Text:
┏━━

Friday, June 02, 2006

Irrational Rage.

Lovely.

Yesterday and today were hot.

Yesterday and today were quite hot, and open campus days for a local boarding school.

Between yesterday and today I made more frozen blended beverages than I have ever cared to make in my life.

(What's a frozen blended beverage? I thought you were a barista.)
(I am a barista. But as I've discussed before, most people don't like coffee. They like fucking ridiculous ass things that are not coffee. Like frozen blended beverages.)

Banana. Strawberry. Fucking tea. Fucking mocha fucking chip. Fucking dingleberry macha surprise. Anything but fucking coffee.

And even the coffee kind bears little resemblence to actual coffee. It's cold. It's milky. It's icy. It's sweet enough to hurt your teeth. It's like a coffee milk shake. Without ice cream. Being from Boston, I almost said a coffee frappe. But that is meaningless to those outside my little enclave. Because, you see, order a milkshake in Boston, you get sweetened, shaken milk. If you want milk and ice cream, it's a frappe.

But it's all people want.

And people don't realize that they don't come from a machine. They mill around, in front of the espresso bar. They huff. They sigh. They make over-loud conversation to friends about how long it takes.

┗━━

Work task 1: In the barista post, why does the writer almost use the term "coffee frappe" but then set it aside? Answer in one to three sentences.
Work task 2: Write the next part of the barista post, carrying on after its last sentence.
The records that follow aren't needed for anything here.

Dataset records:
┏━━

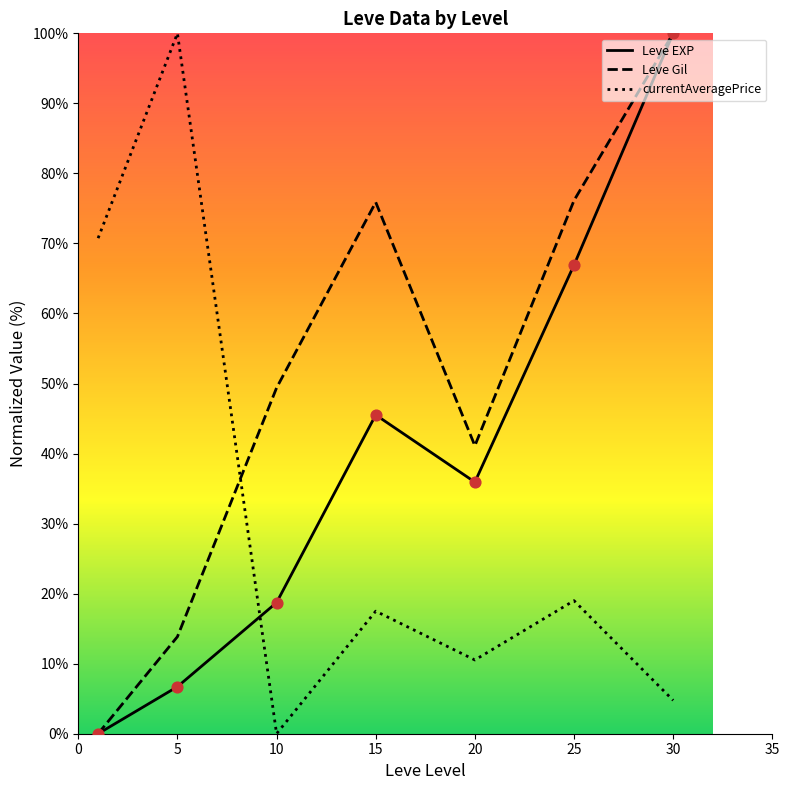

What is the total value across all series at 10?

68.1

┗━━
┏━━

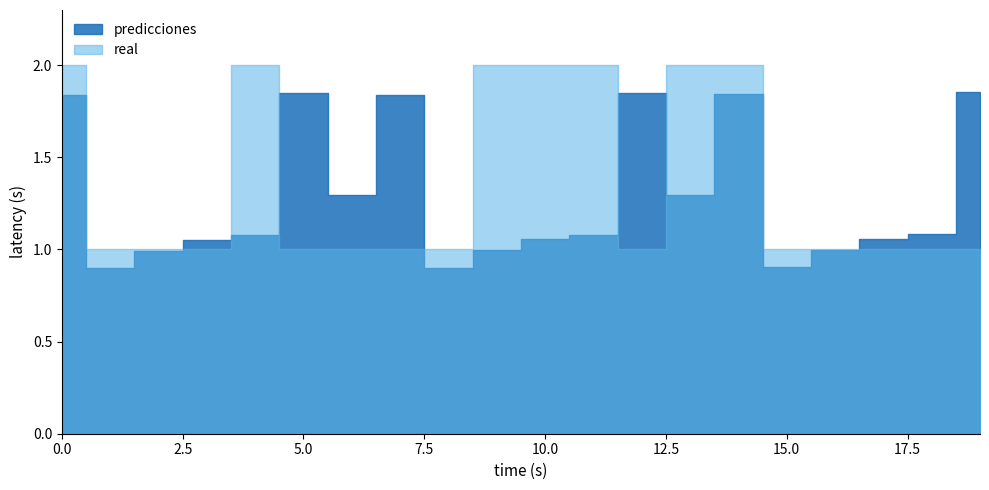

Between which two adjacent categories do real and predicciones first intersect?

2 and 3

┗━━

Response area 1: The writer is from Boston, where a milkshake is only sweetened, shaken milk and a drink of milk and ice cream is called a frappe. The word is set aside because it means nothing to people outside Boston.

Response area 2:
We have two blenders. Each beverage must be blended, poured, and finished. Then the blender must be rinsed. Then the next beverage may be started. And I'm not so bad. I can do two drinks at once, and have the rest almost ready to go. But I can't reach my bare hands into the ice bin, stuff my mouth with ice, milk, sugar and coffee, make a whirring noise while I chew and regurgitate an icy cool refreshing beverage into a glass. And even if I could, that would only increase my efficiency by one-third.

There was a moment yesterday when I had eleven of these beverages in front of me. There were no other drinks to be made. There was nothing to be done. My supervisor just told the other girl to stay out of my way. Not because I could do it faster, or because I'm better than anyone with these goddamned things. But because there's nothing else you can do.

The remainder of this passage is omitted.